> _Task to complete_
The lines of the records that include "curln" should all be copied.

※ ※ ※

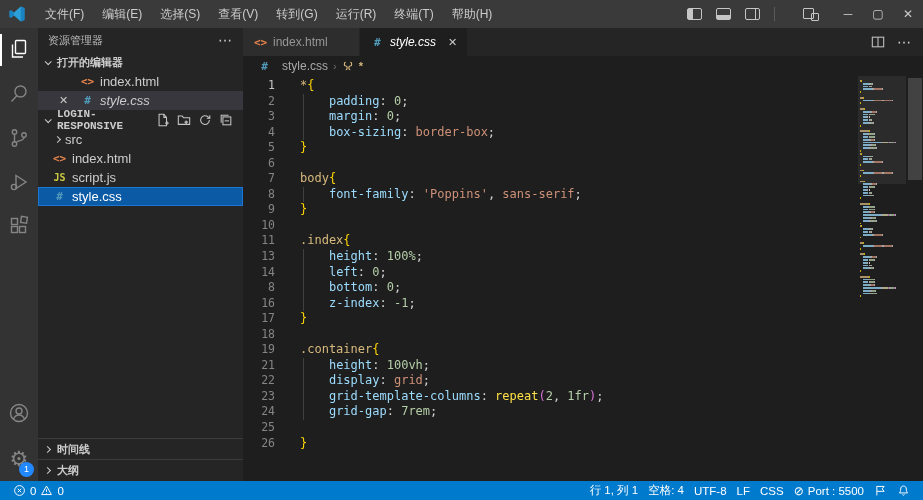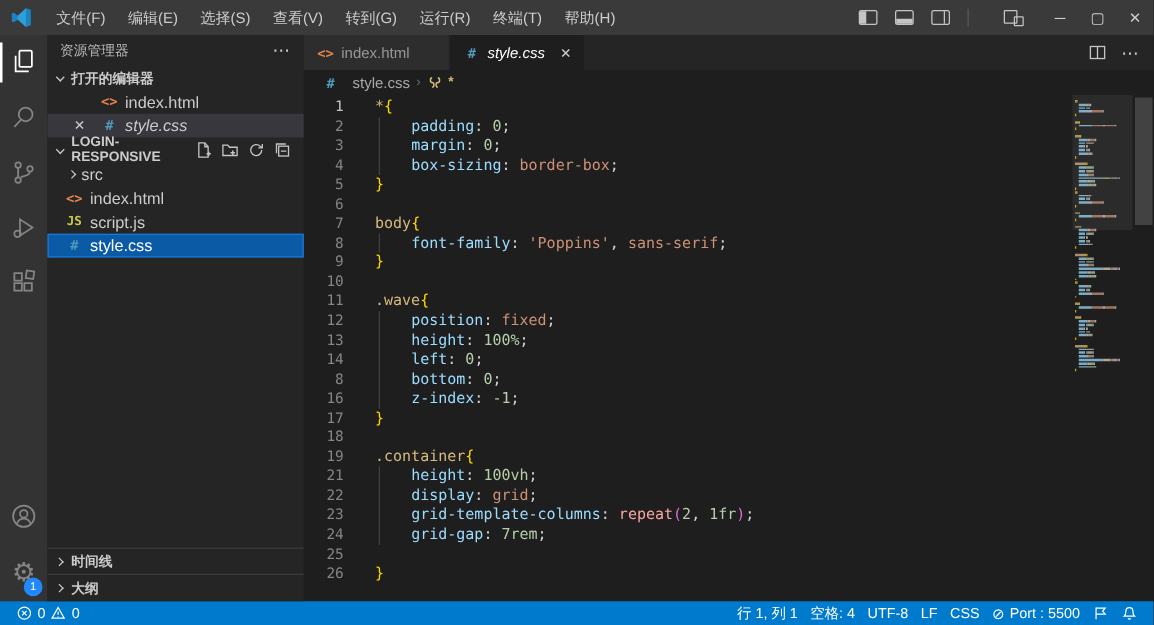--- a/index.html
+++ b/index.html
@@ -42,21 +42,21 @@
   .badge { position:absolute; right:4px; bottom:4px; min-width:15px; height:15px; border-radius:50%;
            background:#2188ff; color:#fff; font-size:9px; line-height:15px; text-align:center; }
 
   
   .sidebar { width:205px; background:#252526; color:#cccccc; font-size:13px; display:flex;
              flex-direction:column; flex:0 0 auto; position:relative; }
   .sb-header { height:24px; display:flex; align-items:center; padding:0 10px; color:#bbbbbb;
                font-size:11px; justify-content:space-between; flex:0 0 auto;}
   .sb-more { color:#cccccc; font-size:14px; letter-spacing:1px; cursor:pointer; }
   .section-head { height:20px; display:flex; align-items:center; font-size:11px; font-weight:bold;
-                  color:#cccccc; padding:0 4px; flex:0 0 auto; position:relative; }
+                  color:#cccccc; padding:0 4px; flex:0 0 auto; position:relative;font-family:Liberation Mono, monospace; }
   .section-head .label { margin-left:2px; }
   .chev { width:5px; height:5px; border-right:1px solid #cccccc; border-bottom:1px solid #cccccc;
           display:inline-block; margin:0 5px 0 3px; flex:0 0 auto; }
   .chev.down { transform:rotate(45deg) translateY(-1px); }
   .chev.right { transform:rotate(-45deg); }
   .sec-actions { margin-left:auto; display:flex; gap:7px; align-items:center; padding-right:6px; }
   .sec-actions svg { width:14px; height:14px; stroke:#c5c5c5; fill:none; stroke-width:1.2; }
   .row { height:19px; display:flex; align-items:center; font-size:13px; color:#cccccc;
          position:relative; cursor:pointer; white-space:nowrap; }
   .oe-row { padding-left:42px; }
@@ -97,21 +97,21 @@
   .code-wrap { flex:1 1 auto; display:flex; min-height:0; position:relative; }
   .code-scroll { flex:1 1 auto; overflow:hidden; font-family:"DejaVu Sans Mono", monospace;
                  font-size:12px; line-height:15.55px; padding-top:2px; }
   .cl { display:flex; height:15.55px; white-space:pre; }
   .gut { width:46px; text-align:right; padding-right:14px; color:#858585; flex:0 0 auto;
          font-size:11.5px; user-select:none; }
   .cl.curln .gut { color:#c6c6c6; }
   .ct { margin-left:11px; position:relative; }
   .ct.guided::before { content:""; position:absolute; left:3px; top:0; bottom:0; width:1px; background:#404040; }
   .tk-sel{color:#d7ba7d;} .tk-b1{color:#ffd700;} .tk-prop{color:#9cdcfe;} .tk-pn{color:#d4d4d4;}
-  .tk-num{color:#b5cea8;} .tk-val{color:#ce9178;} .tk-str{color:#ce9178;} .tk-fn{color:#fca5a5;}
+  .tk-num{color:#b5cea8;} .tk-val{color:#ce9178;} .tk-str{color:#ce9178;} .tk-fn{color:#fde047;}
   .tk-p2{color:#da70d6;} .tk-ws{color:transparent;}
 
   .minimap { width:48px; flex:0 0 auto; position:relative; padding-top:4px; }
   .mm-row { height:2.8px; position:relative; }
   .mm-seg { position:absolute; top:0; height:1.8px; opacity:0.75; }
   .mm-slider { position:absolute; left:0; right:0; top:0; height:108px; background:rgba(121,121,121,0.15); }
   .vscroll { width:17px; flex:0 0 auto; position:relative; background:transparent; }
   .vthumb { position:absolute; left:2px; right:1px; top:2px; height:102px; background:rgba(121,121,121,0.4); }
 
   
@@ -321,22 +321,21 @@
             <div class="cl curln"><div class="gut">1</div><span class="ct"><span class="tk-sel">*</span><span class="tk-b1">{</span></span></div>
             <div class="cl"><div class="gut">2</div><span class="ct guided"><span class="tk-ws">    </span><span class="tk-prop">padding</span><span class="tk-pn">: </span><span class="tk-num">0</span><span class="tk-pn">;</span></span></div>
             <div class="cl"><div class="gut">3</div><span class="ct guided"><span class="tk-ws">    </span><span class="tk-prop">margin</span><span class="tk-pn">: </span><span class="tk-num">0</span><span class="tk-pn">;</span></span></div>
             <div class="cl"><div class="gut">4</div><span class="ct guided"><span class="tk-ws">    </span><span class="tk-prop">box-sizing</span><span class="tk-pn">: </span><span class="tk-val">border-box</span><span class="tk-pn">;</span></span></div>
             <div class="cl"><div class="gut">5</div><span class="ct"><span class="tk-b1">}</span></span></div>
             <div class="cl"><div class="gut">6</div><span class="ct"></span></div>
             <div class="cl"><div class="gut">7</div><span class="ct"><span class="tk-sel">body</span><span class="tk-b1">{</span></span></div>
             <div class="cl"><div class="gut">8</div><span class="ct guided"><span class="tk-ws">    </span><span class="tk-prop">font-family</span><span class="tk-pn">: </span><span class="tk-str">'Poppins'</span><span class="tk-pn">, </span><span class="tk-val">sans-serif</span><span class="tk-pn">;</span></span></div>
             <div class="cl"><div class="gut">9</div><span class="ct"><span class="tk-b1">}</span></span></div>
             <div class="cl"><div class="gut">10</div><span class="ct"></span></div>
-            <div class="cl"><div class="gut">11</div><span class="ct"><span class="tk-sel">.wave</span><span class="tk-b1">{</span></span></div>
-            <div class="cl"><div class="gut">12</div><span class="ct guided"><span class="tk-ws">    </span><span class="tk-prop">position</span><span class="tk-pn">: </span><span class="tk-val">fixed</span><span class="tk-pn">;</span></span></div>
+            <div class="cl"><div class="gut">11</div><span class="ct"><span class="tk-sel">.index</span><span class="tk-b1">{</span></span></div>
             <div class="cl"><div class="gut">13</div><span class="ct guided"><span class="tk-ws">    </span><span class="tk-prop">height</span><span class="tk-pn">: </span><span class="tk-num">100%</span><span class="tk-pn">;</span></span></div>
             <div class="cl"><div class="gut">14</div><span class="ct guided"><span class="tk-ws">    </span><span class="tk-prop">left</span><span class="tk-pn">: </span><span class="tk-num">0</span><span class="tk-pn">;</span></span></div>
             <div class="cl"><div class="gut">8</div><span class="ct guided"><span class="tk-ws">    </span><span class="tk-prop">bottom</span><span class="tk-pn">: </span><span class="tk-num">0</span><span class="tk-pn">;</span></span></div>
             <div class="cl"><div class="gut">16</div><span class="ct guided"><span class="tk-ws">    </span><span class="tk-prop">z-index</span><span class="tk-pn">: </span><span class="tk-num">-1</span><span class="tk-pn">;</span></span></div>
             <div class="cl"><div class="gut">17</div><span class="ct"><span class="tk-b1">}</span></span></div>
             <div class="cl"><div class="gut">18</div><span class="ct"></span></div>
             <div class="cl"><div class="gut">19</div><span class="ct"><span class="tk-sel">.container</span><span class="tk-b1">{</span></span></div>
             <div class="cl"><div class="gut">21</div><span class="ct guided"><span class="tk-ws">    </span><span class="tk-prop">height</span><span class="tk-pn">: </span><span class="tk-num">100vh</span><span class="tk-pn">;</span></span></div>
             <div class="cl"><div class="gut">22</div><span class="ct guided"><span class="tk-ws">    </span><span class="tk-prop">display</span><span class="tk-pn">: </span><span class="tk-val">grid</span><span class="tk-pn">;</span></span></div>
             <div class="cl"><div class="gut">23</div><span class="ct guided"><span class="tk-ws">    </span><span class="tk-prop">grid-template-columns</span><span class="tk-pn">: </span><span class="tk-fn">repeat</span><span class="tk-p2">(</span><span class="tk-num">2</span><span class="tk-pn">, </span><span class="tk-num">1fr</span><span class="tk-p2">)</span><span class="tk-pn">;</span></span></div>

※ ※ ※

> _Exercise solution_
   .cl.curln .gut { color:#c6c6c6; }
             <div class="cl curln"><div class="gut">1</div><span class="ct"><span class="tk-sel">*</span><span class="tk-b1">{</span></span></div>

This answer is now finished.